Tra gli episodi più gravi si segnalano l'esplosione di una bomba nei pressi del pub "Poseidon" nel novembre 2019 e l'attentato del gennaio 2020 al centro diurno per anziani "Il sorriso di Stefano", appartenente al gruppo "Telesforo-Vigilante".
La polizia italiana sta intensificando le indagini sull'attacco armato avvenuto alcuni giorni fa nel parcheggio vicino al parco "Via Ugo Iarussi" di Foggia, in cui sono rimasti feriti due passanti. Al centro dell'incidente ci sono un albanese e un italiano, entrambi arrestati dalle autorità e con precedenti penali gravi.
Secondo i media italiani, l'albanese coinvolto è Erjon Rameta, 37 anni, noto anche con il soprannome di "Antonio l'Albanese", nome che gli è noto per i suoi precedenti penali.
Rameta, insieme a un coetaneo di Foggia di cognome Basto, è stato arrestato con l'accusa di tentato omicidio e possesso illegale di arma da fuoco, in seguito a una sparatoria che ha seminato il panico nella zona frequentata da famiglie e bambini.
Secondo la ricostruzione dei carabinieri, l'episodio si è verificato la sera del 10 maggio, quando una lite tra più persone è degenerata nell'uso di armi da fuoco all'interno del parco di Via Iarussi. La sparatoria ha ferito alle gambe due passanti, una coppia che si trovava casualmente in zona.
Le autorità italiane affermano che la polizia è stata inizialmente informata della presenza di uno straniero che sosteneva di aver ricevuto minacce di morte da un conoscente nel parcheggio del Penny Market in Via San Severo. Ma non appena le pattuglie sono arrivate sul posto, gli agenti hanno udito degli spari provenire da un vicino parco pubblico.
Erjon Rameta è stato fermato a circa 40 metri dal luogo dell'incidente, mentre l'altro sospettato è stato arrestato poco dopo, anche grazie alle informazioni fornite da alcuni passanti. Durante le perquisizioni, la polizia ha sequestrato due pistole con matricola abrasa, sospettate di essere state utilizzate durante la sparatoria.
Il giudice istruttore ha quindi confermato gli arresti e ha ordinato la detenzione in carcere dei sospettati.
Il nome di Rameta è comparso più volte negli ultimi anni in fascicoli investigativi e giudiziari in Italia. Nel luglio 2025, è stato arrestato insieme al ventenne Leonardo Russo dopo un inseguimento per le vie di Foggia, conclusosi con il sequestro di una pistola Beretta calibro 9 mm nascosta in un edificio del centro città.
Secondo quanto riportato, i due sono stati fermati intorno alle 7:00 del mattino, mentre viaggiavano a bordo di uno scooter T-Max in Via Guido D'Orso. Dopo aver parcheggiato il veicolo in Via La Piccirella, hanno tentato la fuga a piedi verso un edificio. Durante l'inseguimento, uno dei due ha gettato via la pistola, che è stata poi recuperata dalla polizia.

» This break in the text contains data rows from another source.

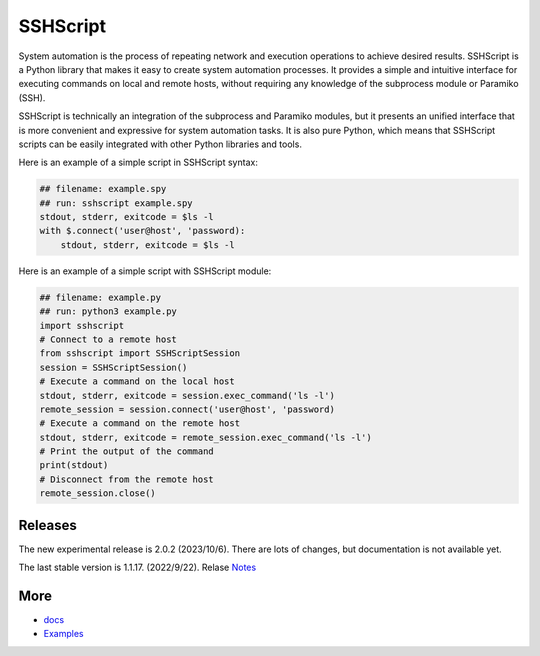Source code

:     
SSHScript
#########
System automation is the process of repeating network and execution operations to achieve desired results. SSHScript is a Python library that makes it easy to create system automation processes. It provides a simple and intuitive interface for executing commands on local and remote hosts, without requiring any knowledge of the subprocess module or Paramiko (SSH).

SSHScript is technically an integration of the subprocess and Paramiko modules, but it presents an unified interface that is more convenient and expressive for system automation tasks. It is also pure Python, which means that SSHScript scripts can be easily integrated with other Python libraries and tools.

Here is an example of a simple script in SSHScript syntax:

.. code-block:: python

    ## filename: example.spy
    ## run: sshscript example.spy
    stdout, stderr, exitcode = $ls -l
    with $.connect('user@host', 'password):
        stdout, stderr, exitcode = $ls -l


Here is an example of a simple script with SSHScript module:

.. code-block:: python

    ## filename: example.py
    ## run: python3 example.py
    import sshscript
    # Connect to a remote host
    from sshscript import SSHScriptSession
    session = SSHScriptSession()
    # Execute a command on the local host
    stdout, stderr, exitcode = session.exec_command('ls -l')
    remote_session = session.connect('user@host', 'password)
    # Execute a command on the remote host
    stdout, stderr, exitcode = remote_session.exec_command('ls -l')
    # Print the output of the command
    print(stdout)
    # Disconnect from the remote host
    remote_session.close()


Releases
========

The new experimental release is 2.0.2 (2023/10/6). There are lots of changes, but documentation is not available yet.

The last stable version is 1.1.17. (2022/9/22). Relase Notes_

More
====

* docs_

* Examples_


.. bottom of content

.. _paramiko : https://www.paramiko.org/

.. _docs : https://iapyeh.github.io/sshscript/index

.. _Examples : https://iapyeh.github.io/sshscript/examples/index


.. _Notes : https://iapyeh.github.io/sshscript/release-v1.1.17
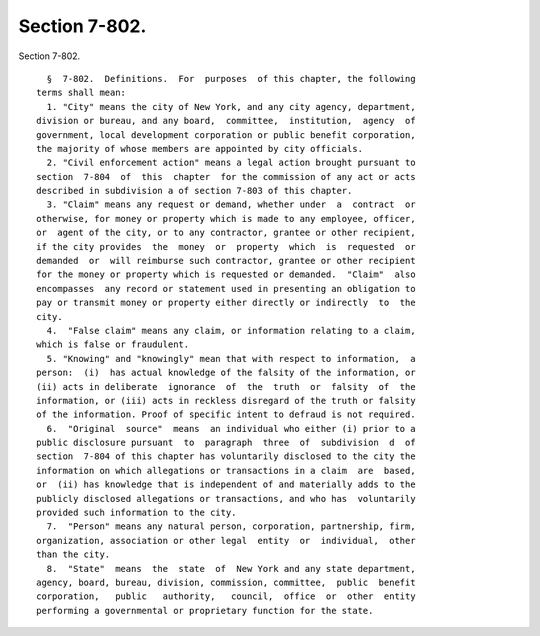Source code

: Section 7-802.
==============

Section 7-802. ::    
        
     
        §  7-802.  Definitions.  For  purposes  of this chapter, the following
      terms shall mean:
        1. "City" means the city of New York, and any city agency, department,
      division or bureau, and any board,  committee,  institution,  agency  of
      government, local development corporation or public benefit corporation,
      the majority of whose members are appointed by city officials.
        2. "Civil enforcement action" means a legal action brought pursuant to
      section  7-804  of  this  chapter  for the commission of any act or acts
      described in subdivision a of section 7-803 of this chapter.
        3. "Claim" means any request or demand, whether under  a  contract  or
      otherwise, for money or property which is made to any employee, officer,
      or  agent of the city, or to any contractor, grantee or other recipient,
      if the city provides  the  money  or  property  which  is  requested  or
      demanded  or  will reimburse such contractor, grantee or other recipient
      for the money or property which is requested or demanded.  "Claim"  also
      encompasses  any record or statement used in presenting an obligation to
      pay or transmit money or property either directly or indirectly  to  the
      city.
        4.  "False claim" means any claim, or information relating to a claim,
      which is false or fraudulent.
        5. "Knowing" and "knowingly" mean that with respect to information,  a
      person:  (i)  has actual knowledge of the falsity of the information, or
      (ii) acts in deliberate  ignorance  of  the  truth  or  falsity  of  the
      information, or (iii) acts in reckless disregard of the truth or falsity
      of the information. Proof of specific intent to defraud is not required.
        6.  "Original  source"  means  an individual who either (i) prior to a
      public disclosure pursuant  to  paragraph  three  of  subdivision  d  of
      section  7-804 of this chapter has voluntarily disclosed to the city the
      information on which allegations or transactions in a claim  are  based,
      or  (ii) has knowledge that is independent of and materially adds to the
      publicly disclosed allegations or transactions, and who has  voluntarily
      provided such information to the city.
        7.  "Person" means any natural person, corporation, partnership, firm,
      organization, association or other legal  entity  or  individual,  other
      than the city.
        8.  "State"  means  the  state  of  New York and any state department,
      agency, board, bureau, division, commission, committee,  public  benefit
      corporation,   public   authority,   council,  office  or  other  entity
      performing a governmental or proprietary function for the state.
    
    
    
    
    
    
    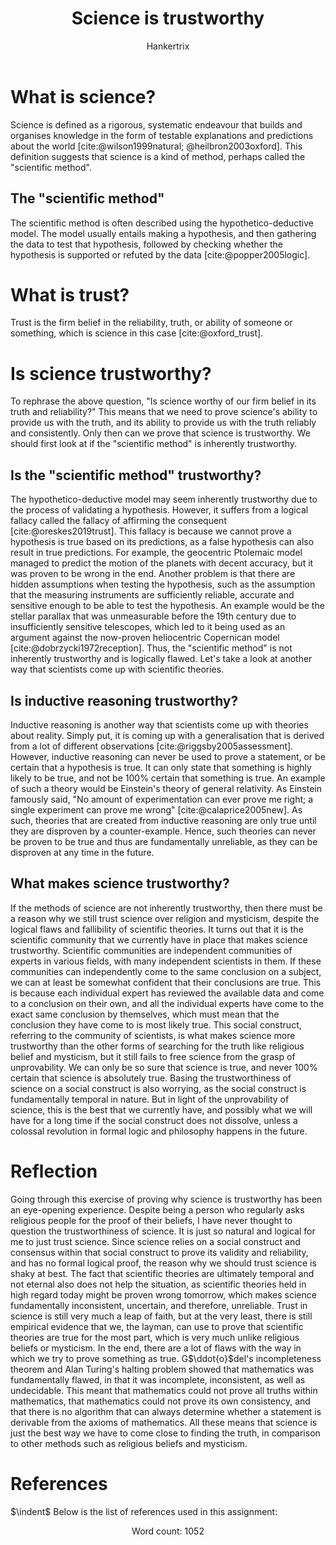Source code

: #+TITLE: Science is trustworthy
#+AUTHOR: Hankertrix
#+STARTUP: showeverything
#+OPTIONS: toc:2
#+CITE_EXPORT: csl ieee.csl
#+BIBLIOGRAPHY: references.bib

* What is science?
Science is defined as a rigorous, systematic endeavour that builds and organises knowledge in the form of testable explanations and predictions about the world [cite:@wilson1999natural; @heilbron2003oxford]. This definition suggests that science is a kind of method, perhaps called the "scientific method".

** The "scientific method"
The scientific method is often described using the hypothetico-deductive model. The model usually entails making a hypothesis, and then gathering the data to test that hypothesis, followed by checking whether the hypothesis is supported or refuted by the data [cite:@popper2005logic].


* What is trust?
Trust is the firm belief in the reliability, truth, or ability of someone or something, which is science in this case [cite:@oxford_trust].


* Is science trustworthy?
To rephrase the above question, "Is science worthy of our firm belief in its truth and reliability?" This means that we need to prove science's ability to provide us with the truth, and its ability to provide us with the truth reliably and consistently. Only then can we prove that science is trustworthy. We should first look at if the "scientific method" is inherently trustworthy.

\newpage

** Is the "scientific method" trustworthy?
The hypothetico-deductive model may seem inherently trustworthy due to the process of validating a hypothesis. However, it suffers from a logical fallacy called the fallacy of affirming the consequent [cite:@oreskes2019trust]. This fallacy is because we cannot prove a hypothesis is true based on its predictions, as a false hypothesis can also result in true predictions. For example, the geocentric Ptolemaic model managed to predict the motion of the planets with decent accuracy, but it was proven to be wrong in the end. Another problem is that there are hidden assumptions when testing the hypothesis, such as the assumption that the measuring instruments are sufficiently reliable, accurate and sensitive enough to be able to test the hypothesis. An example would be the stellar parallax that was unmeasurable before the 19th century due to insufficiently sensitive telescopes, which led to it being used as an argument against the now-proven heliocentric Copernican model [cite:@dobrzycki1972reception]. Thus, the "scientific method" is not inherently trustworthy and is logically flawed. Let's take a look at another way that scientists come up with scientific theories.

** Is inductive reasoning trustworthy?
Inductive reasoning is another way that scientists come up with theories about reality. Simply put, it is coming up with a generalisation that is derived from a lot of different observations [cite:@riggsby2005assessment]. However, inductive reasoning can never be used to prove a statement, or be certain that a hypothesis is true. It can only state that something is highly likely to be true, and not be 100% certain that something is true. An example of such a theory would be Einstein's theory of general relativity. As Einstein famously said, "No amount of experimentation can ever prove me right; a single experiment can prove me wrong" [cite:@calaprice2005new]. As such, theories that are created from inductive reasoning are only true until they are disproven by a counter-example. Hence, such theories can never be proven to be true and thus are fundamentally unreliable, as they can be disproven at any time in the future.

\newpage

** What makes science trustworthy?
If the methods of science are not inherently trustworthy, then there must be a reason why we still trust science over religion and mysticism, despite the logical flaws and fallibility of scientific theories. It turns out that it is the scientific community that we currently have in place that makes science trustworthy. Scientific communities are independent communities of experts in various fields, with many independent scientists in them. If these communities can independently come to the same conclusion on a subject, we can at least be somewhat confident that their conclusions are true. This is because each individual expert has reviewed the available data and come to a conclusion on their own, and all the individual experts have come to the exact same conclusion by themselves, which must mean that the conclusion they have come to is most likely true. This social construct, referring to the community of scientists, is what makes science more trustworthy than the other forms of searching for the truth like religious belief and mysticism, but it still fails to free science from the grasp of unprovability. We can only be so sure that science is true, and never 100% certain that science is absolutely true. Basing the trustworthiness of science on a social construct is also worrying, as the social construct is fundamentally temporal in nature. But in light of the unprovability of science, this is the best that we currently have, and possibly what we will have for a long time if the social construct does not dissolve, unless a colossal revolution in formal logic and philosophy happens in the future.

\newpage


* Reflection
Going through this exercise of proving why science is trustworthy has been an eye-opening experience. Despite being a person who regularly asks religious people for the proof of their beliefs, I have never thought to question the trustworthiness of science. It is just so natural and logical for me to just trust science. Since science relies on a social construct and consensus within that social construct to prove its validity and reliability, and has no formal logical proof, the reason why we should trust science is shaky at best. The fact that scientific theories are ultimately temporal and not eternal also does not help the situation, as scientific theories held in high regard today might be proven wrong tomorrow, which makes science fundamentally inconsistent, uncertain, and therefore, unreliable. Trust in science is still very much a leap of faith, but at the very least, there is still empirical evidence that we, the layman, can use to prove that scientific theories are true for the most part, which is very much unlike religious beliefs or mysticism. In the end, there are a lot of flaws with the way in which we try to prove something as true. G\(\ddot{o}\)del's incompleteness theorem and Alan Turing's halting problem showed that mathematics was fundamentally flawed, in that it was incomplete, inconsistent, as well as undecidable. This meant that mathematics could not prove all truths within mathematics, that mathematics could not prove its own consistency, and that there is no algorithm that can always determine whether a statement is derivable from the axioms of mathematics. All these means that science is just the best way we have to come close to finding the truth, in comparison to other methods such as religious beliefs and mysticism.

\newpage


* References
$\indent$ Below is the list of references used in this assignment:
\\

#+PRINT_BIBLIOGRAPHY:

\[\text{Word count: } 1052\]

Per quell'episodio, Rameta è stato condannato a 3 anni e 4 mesi di carcere dopo un processo abbreviato. Gli inquirenti si sono interrogati sul perché due persone con precedenti penali gravi si aggirassero per la città armate nelle prime ore del mattino.
Tuttavia, il precedente penale più grave legato al trentasettenne albanese rimane quello degli attentati che hanno scosso Foggia tra il 2019 e il 2020. Rameta è stato arrestato nell'aprile del 2020 e successivamente condannato a 6 anni di carcere per due attacchi perpetrati con metodi mafiosi.
Tra gli episodi più gravi si segnalano l'esplosione di una bomba nei pressi del pub "Poseidon" nel novembre 2019 e l'attentato del gennaio 2020 al centro diurno per anziani "Il sorriso di Stefano", appartenente al gruppo "Telesforo-Vigilante".
Gli inquirenti italiani hanno sempre ritenuto Rameta vicino agli ambienti della "Società Foggiana", un'organizzazione criminale attiva nella zona di Foggia. Tuttavia, finora non sono emersi elementi che colleghino direttamente l'ultimo episodio alla criminalità organizzata.
Nel frattempo, le indagini sull'assassinio proseguono e le autorità stanno cercando di scoprire i motivi del conflitto che ha portato allo scontro a fuoco, nonché le relazioni tra le persone coinvolte.
L'episodio ha riacceso le preoccupazioni per la sicurezza nella città di Foggia, poiché la sparatoria è avvenuta in una zona densamente popolata da famiglie, donne e bambini, causando panico tra i cittadini.